Célébrant cette communauté, le texte passe du « je » au « tu », s’interpellant pour se nommer, se faire être dans le grand silence du monde, ouvrant la langue à une manière d’universalité, faisant du sujet particulier son propre interlocuteur tout en faisant de sa voix celle de tous les hommes. Car le grand objet de Haas relève d’un champ ouvert à l’humanité, aux voix qui l’incarnent, toujours déplacées, comme en écho d’elles-mêmes et de celles de tous les autres, ceux qui demeurent éternellement sur le seuil d’une réalité qui leur échappe. L’écriture de Haas ressort au ressaisissement, à la réappropriation de toutes ses dimensions, à l’éclat de l’individu, du résistant. Son œuvre est celle d’une voix qui s’offre en sacrifice. N’écrit-il pas au commencement de son texte, dans une actualité frappante et involontaire : « c’est toujours, nuit et jour, la nuit d’Hérode sur Bethléem, dans Bethléem, et Bethléem est partout, le monde est Bethléem ».

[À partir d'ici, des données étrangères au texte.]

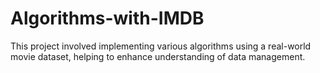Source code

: # Algorithms-with-IMDB
This project involved implementing various algorithms using a real-world movie dataset, helping to enhance understanding of data management.
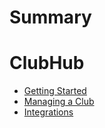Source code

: # Summary

# ClubHub
- [Getting Started](getting-started.md)
- [Managing a Club](managing-a-club.md)
- [Integrations](integrations.md)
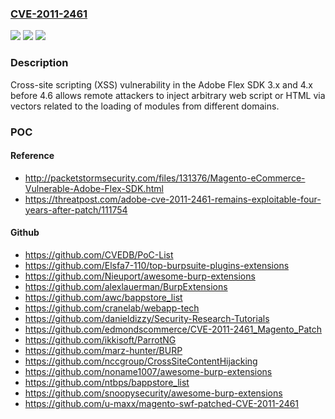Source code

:### [CVE-2011-2461](https://cve.mitre.org/cgi-bin/cvename.cgi?name=CVE-2011-2461)
![](https://img.shields.io/static/v1?label=Product&message=n%2Fa&color=blue)
![](https://img.shields.io/static/v1?label=Version&message=n%2Fa&color=blue)
![](https://img.shields.io/static/v1?label=Vulnerability&message=n%2Fa&color=brighgreen)

### Description

Cross-site scripting (XSS) vulnerability in the Adobe Flex SDK 3.x and 4.x before 4.6 allows remote attackers to inject arbitrary web script or HTML via vectors related to the loading of modules from different domains.

### POC

#### Reference
- http://packetstormsecurity.com/files/131376/Magento-eCommerce-Vulnerable-Adobe-Flex-SDK.html
- https://threatpost.com/adobe-cve-2011-2461-remains-exploitable-four-years-after-patch/111754

#### Github
- https://github.com/CVEDB/PoC-List
- https://github.com/Elsfa7-110/top-burpsuite-plugins-extensions
- https://github.com/Nieuport/awesome-burp-extensions
- https://github.com/alexlauerman/BurpExtensions
- https://github.com/awc/bappstore_list
- https://github.com/cranelab/webapp-tech
- https://github.com/danieldizzy/Security-Research-Tutorials
- https://github.com/edmondscommerce/CVE-2011-2461_Magento_Patch
- https://github.com/ikkisoft/ParrotNG
- https://github.com/marz-hunter/BURP
- https://github.com/nccgroup/CrossSiteContentHijacking
- https://github.com/noname1007/awesome-burp-extensions
- https://github.com/ntbps/bappstore_list
- https://github.com/snoopysecurity/awesome-burp-extensions
- https://github.com/u-maxx/magento-swf-patched-CVE-2011-2461

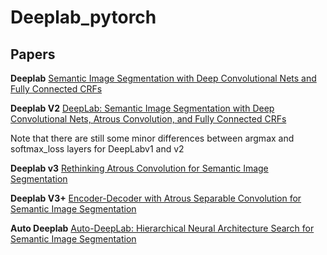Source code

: # Deeplab_pytorch

## Papers

**Deeplab**  [Semantic Image Segmentation with Deep Convolutional Nets and Fully Connected CRFs](https://arxiv.org/abs/1412.7062)


**Deeplab V2** [DeepLab: Semantic Image Segmentation with Deep Convolutional Nets, Atrous Convolution, and Fully Connected CRFs](http://arxiv.org/abs/1606.00915)

 Note that there are still some minor differences between argmax and softmax_loss layers for DeepLabv1 and v2

**Deeplab v3** [Rethinking Atrous Convolution for Semantic Image Segmentation](http://arxiv.org/abs/1706.05587)


**Deeplab V3+** [Encoder-Decoder with Atrous Separable Convolution for Semantic Image Segmentation](http://arxiv.org/abs/1802.02611)

**Auto Deeplab** [Auto-DeepLab: Hierarchical Neural Architecture Search for Semantic Image Segmentation](https://arxiv.org/abs/1901.02985)



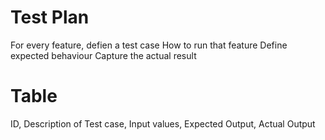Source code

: # Test Plan
For every feature, defien a test case
    How to run that feature
    Define expected behaviour
    Capture the actual result

# Table
ID, Description of Test case, Input values, Expected Output, Actual Output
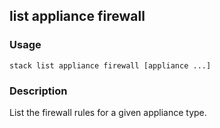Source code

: ## list appliance firewall

### Usage

`stack list appliance firewall [appliance ...]`

### Description

List the firewall rules for a given appliance type.


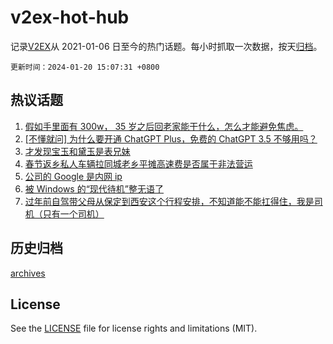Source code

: # v2ex-hot-hub

 记录[V2EX](https://www.v2ex.com/)从 2021-01-06 日至今的热门话题。每小时抓取一次数据，按天[归档](archives)。

`更新时间：2024-01-20 15:07:31 +0800`

## 热议话题

1. [假如手里面有 300w， 35 岁之后回老家能干什么，怎么才能避免焦虑。](https://www.v2ex.com/t/1010068)
1. [[不懂就问] 为什么要开通 ChatGPT Plus，免费的 ChatGPT 3.5 不够用吗？](https://www.v2ex.com/t/1010119)
1. [才发现宝玉和黛玉是表兄妹](https://www.v2ex.com/t/1010184)
1. [春节返乡私人车辆拉同城老乡平摊高速费是否属于非法营运](https://www.v2ex.com/t/1010039)
1. [公司的 Google 是内网 ip](https://www.v2ex.com/t/1010115)
1. [被 Windows 的“现代待机”整无语了](https://www.v2ex.com/t/1010114)
1. [过年前自驾带父母从保定到西安这个行程安排，不知道能不能扛得住，我是司机（只有一个司机）](https://www.v2ex.com/t/1010074)

## 历史归档

[archives](archives)

## License

See the [LICENSE](LICENSE) file for license rights and limitations (MIT).
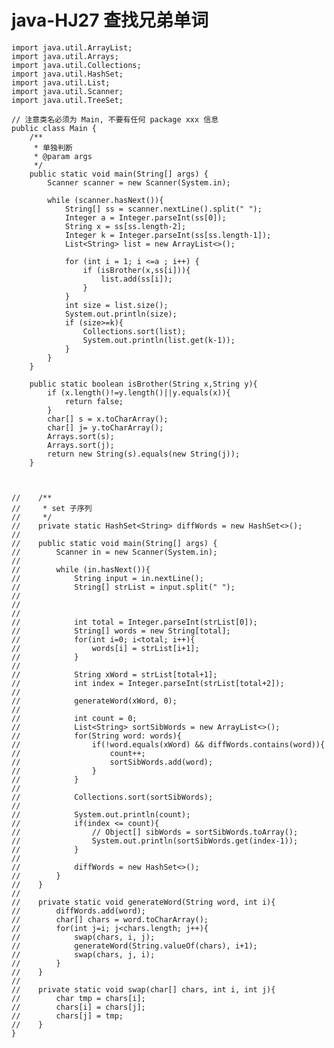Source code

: # java-HJ27 查找兄弟单词


    import java.util.ArrayList;
    import java.util.Arrays;
    import java.util.Collections;
    import java.util.HashSet;
    import java.util.List;
    import java.util.Scanner;
    import java.util.TreeSet;
    
    // 注意类名必须为 Main, 不要有任何 package xxx 信息
    public class Main {
        /**
         * 单独判断
         * @param args
         */
        public static void main(String[] args) {
            Scanner scanner = new Scanner(System.in);
    
            while (scanner.hasNext()){
                String[] ss = scanner.nextLine().split(" ");
                Integer a = Integer.parseInt(ss[0]);
                String x = ss[ss.length-2];
                Integer k = Integer.parseInt(ss[ss.length-1]);
                List<String> list = new ArrayList<>();
    
                for (int i = 1; i <=a ; i++) {
                    if (isBrother(x,ss[i])){
                        list.add(ss[i]);
                    }
                }
                int size = list.size();
                System.out.println(size);
                if (size>=k){
                    Collections.sort(list);
                    System.out.println(list.get(k-1));
                }
            }
        }
        
        public static boolean isBrother(String x,String y){
            if (x.length()!=y.length()||y.equals(x)){
                return false;
            }
            char[] s = x.toCharArray();
            char[] j= y.toCharArray();
            Arrays.sort(s);
            Arrays.sort(j);
            return new String(s).equals(new String(j));
        }
        
        
    
    //    /**
    //     * set 子序列
    //     */
    //    private static HashSet<String> diffWords = new HashSet<>();
    //
    //    public static void main(String[] args) {
    //        Scanner in = new Scanner(System.in);
    //
    //        while (in.hasNext()){
    //            String input = in.nextLine();
    //            String[] strList = input.split(" ");
    //
    //
    //
    //            int total = Integer.parseInt(strList[0]);
    //            String[] words = new String[total];
    //            for(int i=0; i<total; i++){
    //                words[i] = strList[i+1];
    //            }
    //
    //            String xWord = strList[total+1];
    //            int index = Integer.parseInt(strList[total+2]);
    //
    //            generateWord(xWord, 0);
    //
    //            int count = 0;
    //            List<String> sortSibWords = new ArrayList<>();
    //            for(String word: words){
    //                if(!word.equals(xWord) && diffWords.contains(word)){
    //                    count++;
    //                    sortSibWords.add(word);
    //                }
    //            }
    //
    //            Collections.sort(sortSibWords);
    //
    //            System.out.println(count);
    //            if(index <= count){
    //                // Object[] sibWords = sortSibWords.toArray();
    //                System.out.println(sortSibWords.get(index-1));
    //            }
    //
    //            diffWords = new HashSet<>();
    //        }
    //    }
    //
    //    private static void generateWord(String word, int i){
    //        diffWords.add(word);
    //        char[] chars = word.toCharArray();
    //        for(int j=i; j<chars.length; j++){
    //            swap(chars, i, j);
    //            generateWord(String.valueOf(chars), i+1);
    //            swap(chars, j, i);
    //        }
    //    }
    //
    //    private static void swap(char[] chars, int i, int j){
    //        char tmp = chars[i];
    //        chars[i] = chars[j];
    //        chars[j] = tmp;
    //    }
    }

  

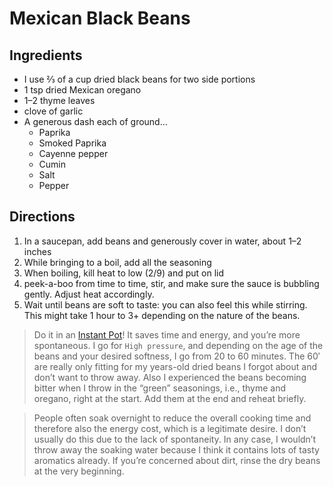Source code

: # Mexican Black Beans

<primary-label ref="recipe"/>
<secondary-label ref="mx"/>

## Ingredients

* I use ⅔ of a cup dried black beans for two side portions
* 1 tsp dried Mexican oregano
* 1–2 thyme leaves
* clove of garlic
* A generous dash each of ground…
  * Paprika
  * Smoked Paprika
  * Cayenne pepper
  * Cumin
  * Salt
  * Pepper

## Directions

1. In a saucepan, add beans and generously cover in water, about 1–2 inches
2. While bringing to a boil, add all the seasoning
3. When boiling, kill heat to low (2/9) and put on lid
4. peek-a-boo from time to time, stir, and make sure the sauce is bubbling gently. Adjust heat accordingly.
5. Wait until beans are soft to taste: you can also feel this while stirring. This might take 1 hour to 3+ depending on the nature of the beans.

> Do it in an [Instant Pot](../knowledge/Instant-Pot.md)! It saves time and energy, and you’re more spontaneous. I go for `High pressure`, and depending on the age of the beans and your desired softness, I go from 20 to 60 minutes. The 60′ are really only fitting for my years-old dried beans I forgot about and don’t want to throw away.
> Also I experienced the beans becoming bitter when I throw in the “green” seasonings, i.e., thyme and oregano, right at the start. Add them at the end and reheat briefly.

> People often soak overnight to reduce the overall cooking time and therefore also the energy cost, which is a legitimate desire.
> I don’t usually do this due to the lack of spontaneity.
> In any case, I wouldn’t throw away the soaking water because I think it contains lots of tasty aromatics already.
> If you’re concerned about dirt, rinse the dry beans at the very beginning.
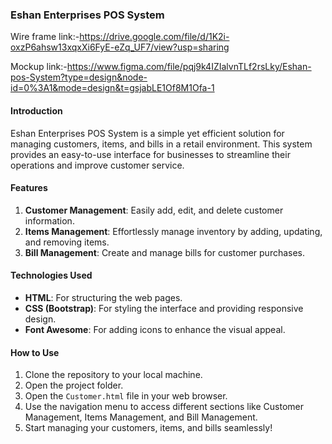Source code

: ### Eshan Enterprises POS System

Wire frame link:-https://drive.google.com/file/d/1K2i-oxzP6ahsw13xqxXi6FyE-eZq_UF7/view?usp=sharing

Mockup link:-https://www.figma.com/file/pqj9k4IZIalvnTLf2rsLky/Eshan-pos-System?type=design&node-id=0%3A1&mode=design&t=gsjabLE1Of8M1Ofa-1

#### Introduction
Eshan Enterprises POS System is a simple yet efficient solution for managing customers, items, and bills in a retail environment. This system provides an easy-to-use interface for businesses to streamline their operations and improve customer service.

#### Features
1. **Customer Management**: Easily add, edit, and delete customer information.
2. **Items Management**: Effortlessly manage inventory by adding, updating, and removing items.
3. **Bill Management**: Create and manage bills for customer purchases.

#### Technologies Used
- **HTML**: For structuring the web pages.
- **CSS (Bootstrap)**: For styling the interface and providing responsive design.
- **Font Awesome**: For adding icons to enhance the visual appeal.

#### How to Use
1. Clone the repository to your local machine.
2. Open the project folder.
3. Open the `Customer.html` file in your web browser.
4. Use the navigation menu to access different sections like Customer Management, Items Management, and Bill Management.
5. Start managing your customers, items, and bills seamlessly!



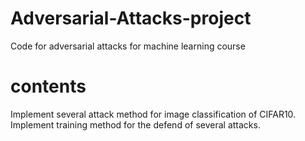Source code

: # Adversarial-Attacks-project
Code for adversarial attacks for machine learning course
# contents
Implement several attack method for image classification of CIFAR10.
Implement training method for the defend of several attacks.
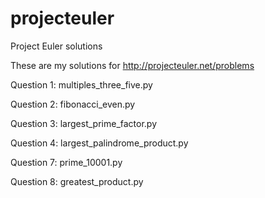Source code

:projecteuler
============

Project Euler solutions

These are my solutions for http://projecteuler.net/problems

Question 1: multiples_three_five.py

Question 2: fibonacci_even.py

Question 3: largest_prime_factor.py

Question 4: largest_palindrome_product.py

Question 7: prime_10001.py

Question 8: greatest_product.py
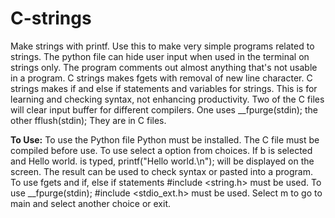 # C-strings
Make strings with printf.
Use this to make very simple programs related to strings.
The python file can hide user input when used in the terminal on strings only.
The program comments out almost anything that's not usable in a program.
C strings  makes fgets with removal of new line character.
C strings makes if and else if statements and variables for strings.
This is for learning and checking syntax, not enhancing productivity.
Two of the C files will clear input buffer for different compilers.
One uses __fpurge(stdin); the other fflush(stdin); They are in C files.

**To Use:**
To use the Python file Python must be installed. The C file must be compiled
before use.
To use select a option from choices. If b is selected and Hello world. is typed,
printf("Hello world.\n"); will be displayed on the screen.
The result can be used to check syntax or pasted into a program.
To use fgets and if, else if statements    #include <string.h>    must be used.
To use    __fpurge(stdin);    #include <stdio_ext.h>    must be used.
Select m to go to main and select another choice or exit.
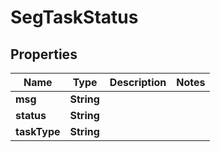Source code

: # SegTaskStatus

## Properties
Name | Type | Description | Notes
------------ | ------------- | ------------- | -------------
**msg** | **String** |  | 
**status** | **String** |  | 
**taskType** | **String** |  | 
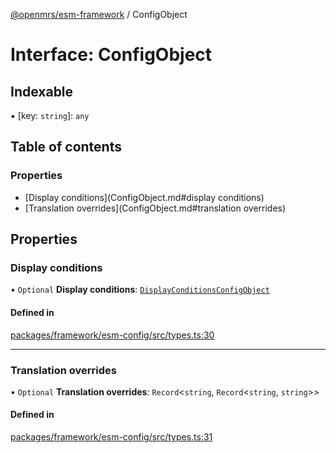 [@openmrs/esm-framework](../API.md) / ConfigObject

# Interface: ConfigObject

## Indexable

▪ [key: `string`]: `any`

## Table of contents

### Properties

- [Display conditions](ConfigObject.md#display conditions)
- [Translation overrides](ConfigObject.md#translation overrides)

## Properties

### Display conditions

• `Optional` **Display conditions**: [`DisplayConditionsConfigObject`](DisplayConditionsConfigObject.md)

#### Defined in

[packages/framework/esm-config/src/types.ts:30](https://github.com/jona42-ui/openmrs-esm-core/blob/main/packages/framework/esm-config/src/types.ts#L30)

___

### Translation overrides

• `Optional` **Translation overrides**: `Record`<`string`, `Record`<`string`, `string`\>\>

#### Defined in

[packages/framework/esm-config/src/types.ts:31](https://github.com/jona42-ui/openmrs-esm-core/blob/main/packages/framework/esm-config/src/types.ts#L31)
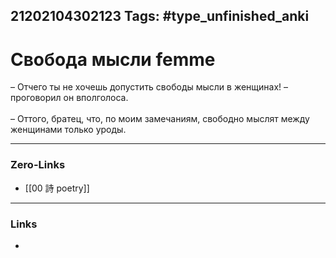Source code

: 21202104302123
Tags: #type_unfinished_anki
---
# Свобода мысли femme

– Отчего ты не хочешь допустить свободы мысли в женщинах! – проговорил он вполголоса.<br><br>– Оттого, братец, что, по моим замечаниям, свободно мыслят между женщинами только уроды.

---
### Zero-Links
- [[00 詩 poetry]]
---
### Links
-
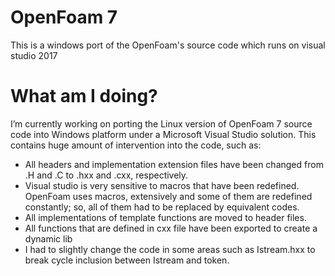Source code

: # OpenFoam 7
This is a windows port of the OpenFoam's source code which runs on visual studio 2017

# What am I doing?
I’m currently working on porting the Linux version of OpenFoam 7 source code into Windows platform under a Microsoft Visual Studio solution. This contains huge amount of intervention into the code, such as: 
*	All headers and implementation extension files have been changed from .H and .C to .hxx and .cxx, respectively.
*	Visual studio is very sensitive to macros that have been redefined. OpenFoam uses macros, extensively and some of them are redefined constantly; so, all of them had to be replaced by equivalent codes.
*	All implementations of template functions are moved to header files.
*	All functions that are defined in cxx file have been exported to create a dynamic lib
* I had to slightly change the code in some areas such as Istream.hxx to break cycle inclusion between Istream and token.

Le roman conçu comme une augmentation incessante se nourrit ainsi de sa propre matière, il tente de redonner un avenir à la fiction, aux mots proférés pour survivre. Nous retrouvons ici tout des thèmes qui irriguaient le formidable premier roman de Haas (1), cette obstination à dire à partir de formes étrangères – les images et les textes, l’histoire et ses incarnations – l’innocence primitive, la confraternité salvatrice, le pouvoir des termes mêmes, ceux de l’art, de la vraie vie, celle qui mérite d’être partagée, l’ultime offrande et la plus nécessaire des résistances. Haas est un poète, un faiseur de langue, un mage en quelque sorte. Il fait don d’une langue qui dit une multiplicité d’histoires qui tentent de rétablir une certaine forme de communauté humaine, comme si la langue faisait encore se tenir les hommes ensemble, côte à côte. Il se fait le romancier d’un amour absolu, d’une voix qui s’établit pour dire l’amour fraternel, la compassion, le refus du renoncement. Haas s’apparente à un lutteur, à un Prométhée résistant à des divinités sauvages et brutales, à un combattant contre la violence et la monstruosité. Sa voix apparaît plus que jamais nécessaire pour la faire reculer, empêcher « le retour de l’homme vers la barbarie ». Il écrit un livre nécessaire et puissant, faisant croire, même pour un instant dilaté dans la lecture, que la nuit n’est pas une malédiction, que nous ne sommes pas vraiment seuls, que les gestes d’amour, les paroles fraternelles, gagnent un écho inoubliable dans le cœur des hommes, et qu’elle s’éclaire, par-delà le silence, de voix généreuses et obstinées, de mots qui laissent accroire que la beauté n’est pas vaine.

1. Dans la gueule de la baleine guerre, Seuil, cf. QL n° 958.